> _Text excerpt_
Municipalities are notified quarterly, but only of cargo which has already passed through.
Beatty and Smith also suggest training first responders in hazardous materials handling, including train crews, and local fire departments and emergency services.
Should an old short line carry large heavy Class One trains? That track is in Occupant Control System Territory, without signals, which railroaders call “dark territory”. So no signals alerted the railway traffic controller of a runaway train on the track.
The perfect storm of factors potentially includes fatigue, equipment failure, lack of monitoring, volume of train, possible lack of inspection and maintenance and gravity. Says Smith, “It jumped out at me. Why would you leave a train staged on a grade if you didn’t have to?”
Released evidence says the locomotive was spewing oil droplets and had smoky exhaust. The engineer left, the fire started and was put out. But why was a locomotive which had just been on fire kept running? Why wasn’t it replaced with another engine?
Engineer Thomas Harding is being blamed for not setting enough handbrakes, but those actions may not have mattered if the train had been level, if a second engineer or a conductor helped set the brakes and test them, if the train had been completely shut down for the night as is usual in Canadian operations, if the MMA had responded to the locomotive fire by taking that engine off the train, or if standard regulations to stage a train while engineers rest were implemented and enforced.

> _Data excerpts_

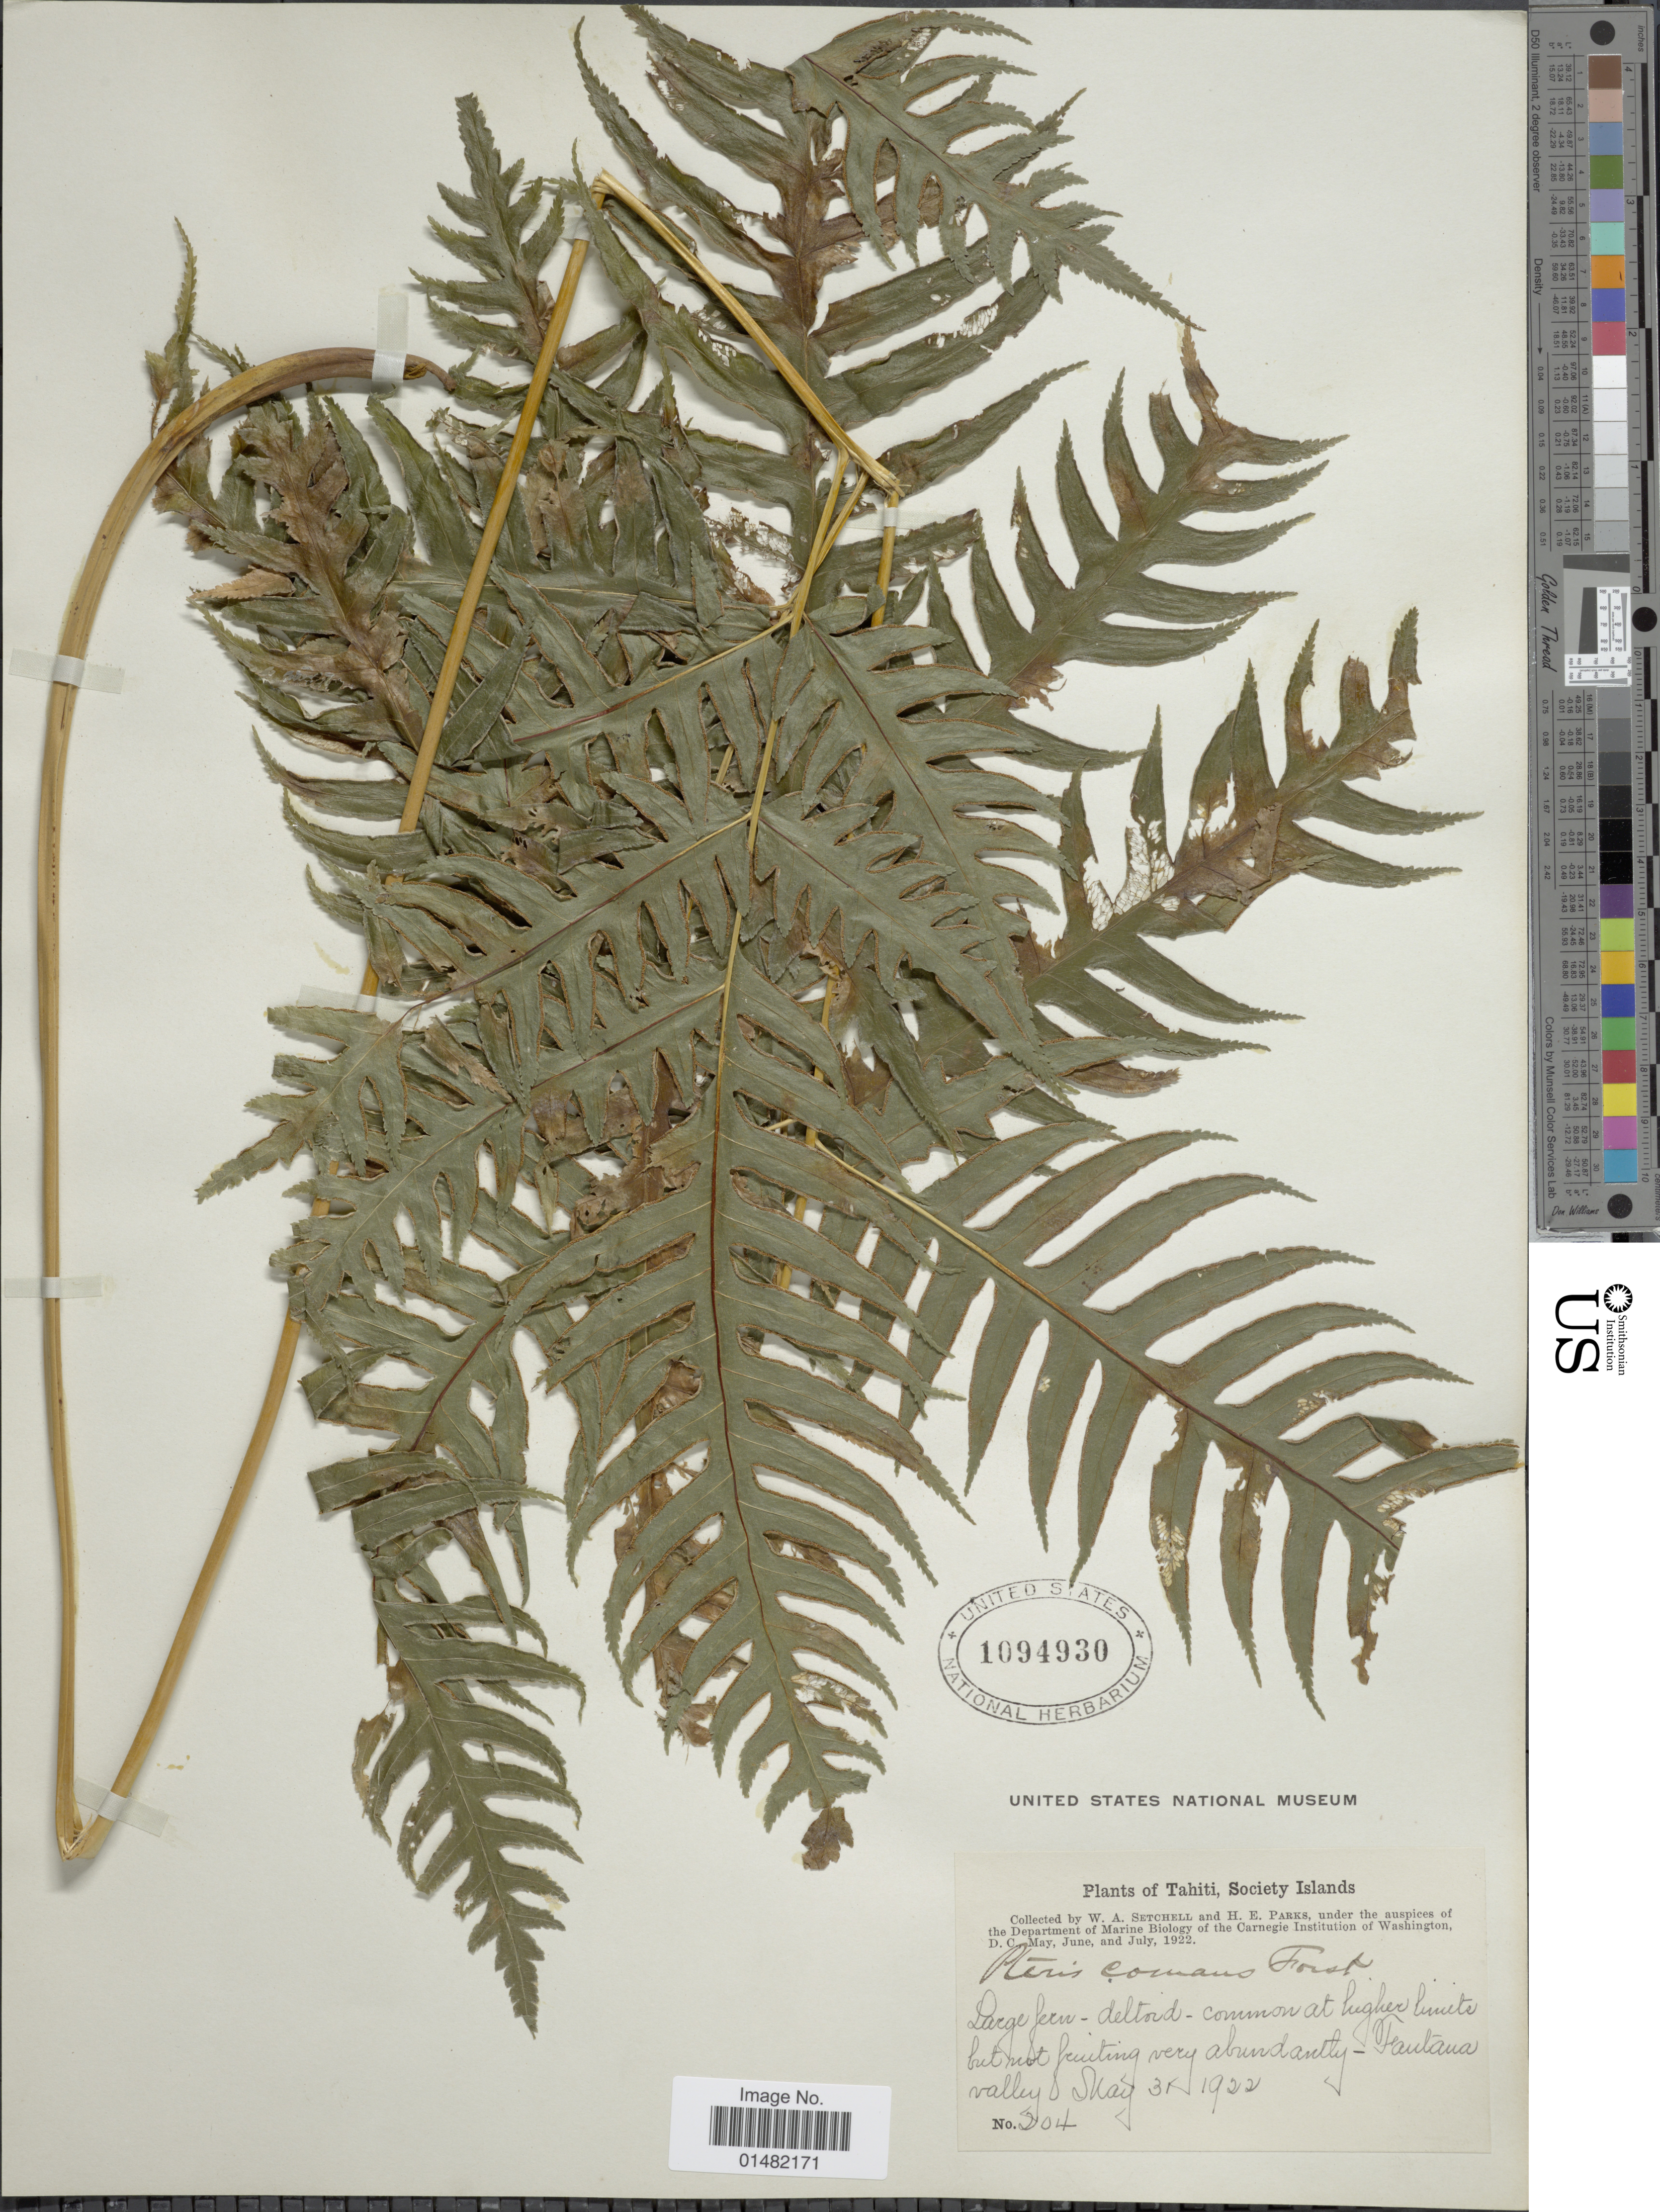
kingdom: Plantae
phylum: Tracheophyta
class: Polypodiopsida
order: Polypodiales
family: Pteridaceae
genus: Pteris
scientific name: Pteris comans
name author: G. Forst.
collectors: W. Setchell & H. E. Parks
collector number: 204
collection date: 1922-05-31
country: French Polynesia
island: Tahiti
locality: Tahiti, Society Islands, Fautana valley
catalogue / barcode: US 1094930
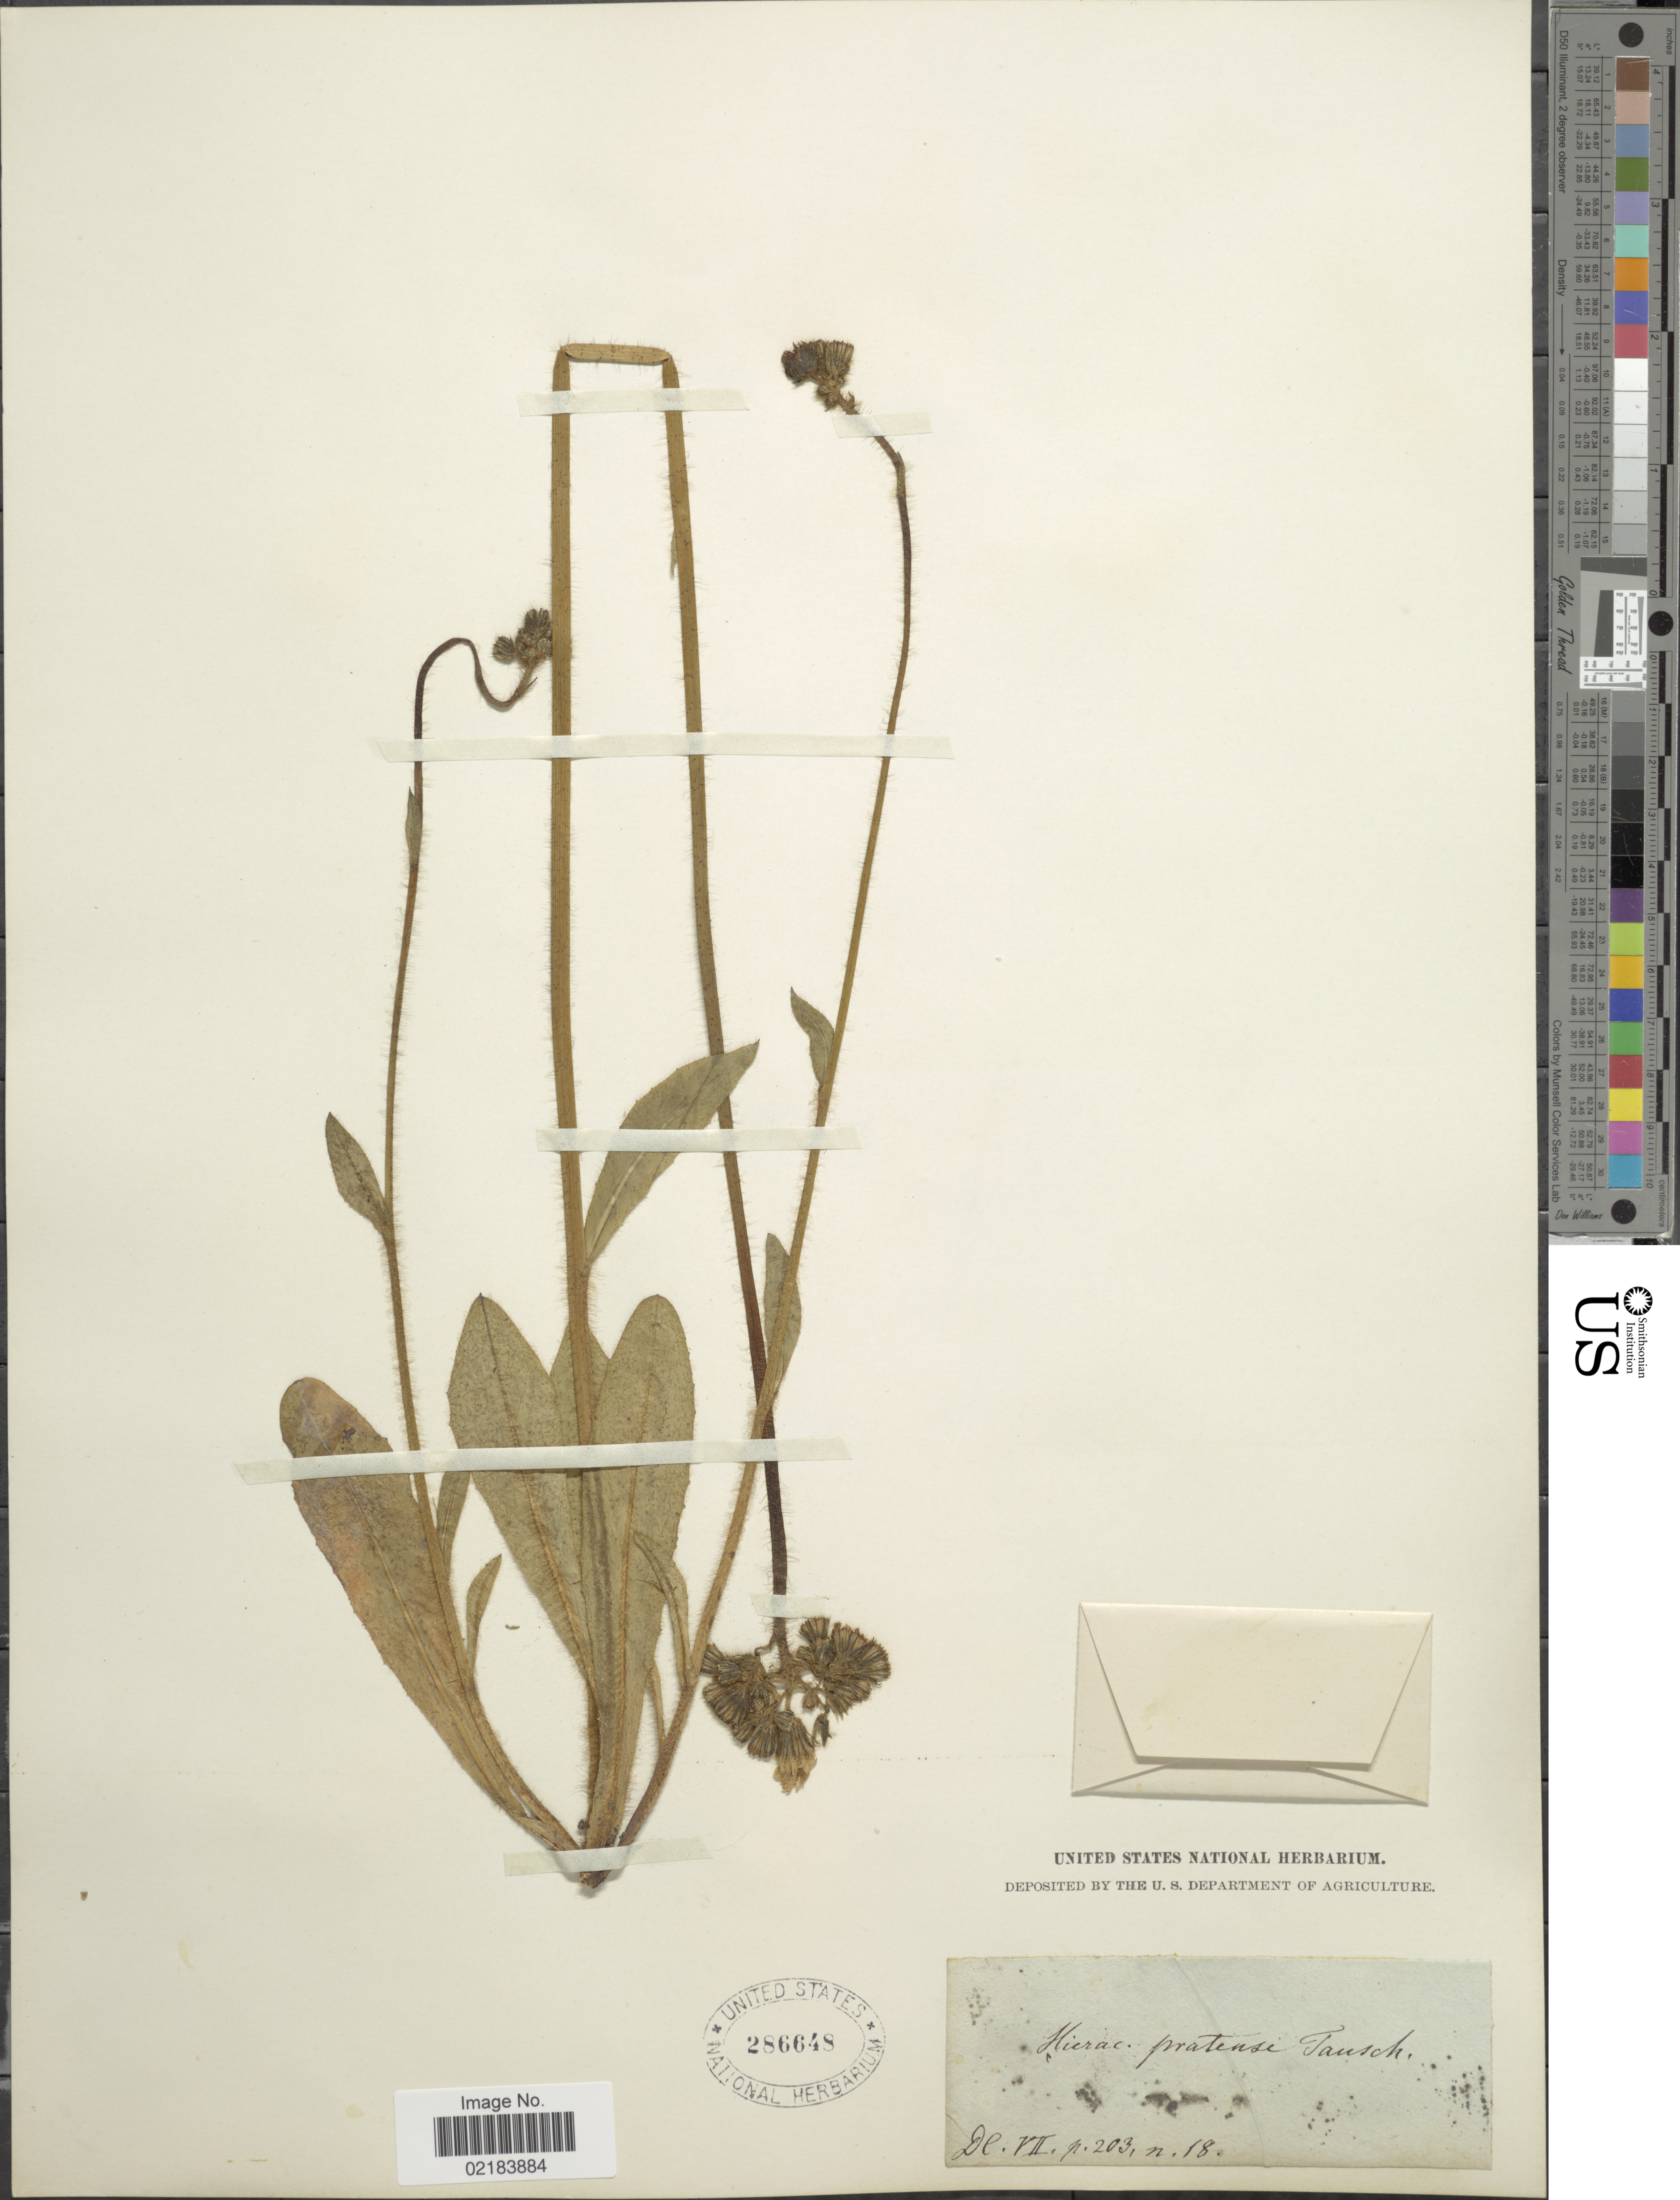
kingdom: Plantae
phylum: Tracheophyta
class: Magnoliopsida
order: Asterales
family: Asteraceae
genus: Pilosella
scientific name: Pilosella caespitosa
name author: (Dumort.) P. D. Sell & C. West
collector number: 18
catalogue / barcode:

> _Requirements_
1/ Rewrite the paragraph of the runaway train text that begins "Engineer Thomas Harding is being blamed" as a list, keeping its main facts.
2/ Extend the runaway train text with a further paragraph that follows on from its final sentence.

> _Task-by-task answers_
1/
- Engineer Thomas Harding is being blamed for not setting enough handbrakes.
- His actions may not have mattered if any of the following had been true:
  - the train had been level
  - a second engineer or a conductor had helped set and test the brakes
  - the train had been completely shut down for the night, as is usual in Canadian operations
  - the MMA had responded to the locomotive fire by taking that engine off the train
  - standard regulations for staging a train while engineers rest had been implemented and enforced

2/
“That should be a standard procedure,” says Smith. “Any unattended train should be properly secured and left on emergency. That is: shut down, all air out of the lines, which automatically puts on all the brakes, the keys out, the reverser handle taken, and often the locomotive detached from the train.”
Since the tragedy the federal government has made some changes, but do they go far enough? Thin- hulled DOT-111 tanker cars will no longer be allowed to carry petroleum products, but the TCRC suggests they should not carry volatile chemicals, like chlorine and propane either.
Protective Direction 32 requires railways to tell municipalities what dangerous goods the company is transporting through them, but states railways are not required to provide that information if municipalities don’t keep the information secret, and the information is out-of-date.
The federal government has banned one-person crews, but only on trains carrying hazardous cargo. Why should any train be allowed to run with one person —even a commuter train? Considering the mass and momentum, doesn’t the buddy system just make sense?
“Well,” says Smith, “four eyes are better than two.”